La joven le cogió de la mano.
Medio caminaron y medio corrieron por sinuosos pasillos de madera dejando atrás muchas habitaciones y puertas. Gurgeh empezó a pensar que se había perdido en un laberinto de sensaciones; una confusión de sonidos (música, risas, gritos), imágenes (sirvientes, cuadros eróticos, fugaces atisbos de galerías repletas de cuerpos que se movían rítmicamente) y olores (comida, perfume, el sudor de pieles muy distintas a la suya).
Inclate se detuvo de repente. Habían llegado a una habitación con forma de cuenco que hacía pensar en un teatro. El escenario estaba ocupado por un macho humano desnudo que giraba lentamente sobre sí mismo primero en una dirección y luego en otra delante de una pantalla gigante que mostraba primeros planos de su cuerpo. El aire vibraba con el retumbar de la música. Inclate se quedó inmóvil y recorrió con la mirada las hileras de espectadores sin soltar la mano de Gurgeh.
Gurgeh se volvió hacia el hombre del escenario. Las luces eran muy intensas y abarcaban todo el espectro de la claridad solar. El macho tenía cierta tendencia a la obesidad y la piel muy blanca. Su cuerpo estaba lleno de inmensos morados multicolores que parecían grabados gigantescos. Los de su pecho y su espalda eran los más grandes y mostraban rostros azadianos. La mezcla de negros, azules, púrpuras, verdes, amarillos y rojos se combinaba para formar retratos de una sutileza y una precisión increíbles, y el lento flexionarse de los músculos del hombre parecía darles vida haciendo que cada rostro cobrara nuevas expresiones que cambiaban incesantemente. Gurgeh le contempló fascinado y contuvo el aliento casi sin darse cuenta.
–¡Allí! –gritó Inclate para hacerse oír por encima del palpitar de la música.
Gurgeh sintió que tiraba de su mano. Empezaron a abrirse paso por entre el gentío hacia el lugar en que se encontraba At-sen, muy cerca del escenario. At-sen estaba con un ápice que la sacudía con tanta violencia que la hacía temblar mientras señalaba al hombre del escenario.
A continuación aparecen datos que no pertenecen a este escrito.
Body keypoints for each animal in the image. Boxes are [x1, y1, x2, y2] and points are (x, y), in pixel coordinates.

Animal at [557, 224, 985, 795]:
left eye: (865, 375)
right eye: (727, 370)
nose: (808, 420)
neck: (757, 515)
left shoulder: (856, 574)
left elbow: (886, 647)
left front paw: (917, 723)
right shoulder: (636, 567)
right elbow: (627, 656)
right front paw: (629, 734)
At-sen tenía la cabeza baja y sus hombros se estremecían como si estuviera llorando. El videotraje estaba desconectado y la tela gris colgaba de ella como una criatura fláccida y sin vida. El ápice la abofeteó (la melena negra onduló lánguidamente) y volvió a gritar algo ininteligible. At-sen cayó de rodillas. La melena repleta de broches antigravitatorios la siguió como si estuviera desapareciendo lentamente debajo del agua. Nadie parecía fijarse en la pareja. Inclate fue hacia ellos tirando de Gurgeh.
El ápice les vio venir e intentó llevarse a At-sen. Inclate le gritó algo y alzó la mano de Gurgeh mientras seguía apartando a los espectadores. Estaban bastante cerca. El ápice pareció asustarse y echó a correr con paso tambaleante hacia la salida que había debajo del escenario arrastrando a At-sen con él.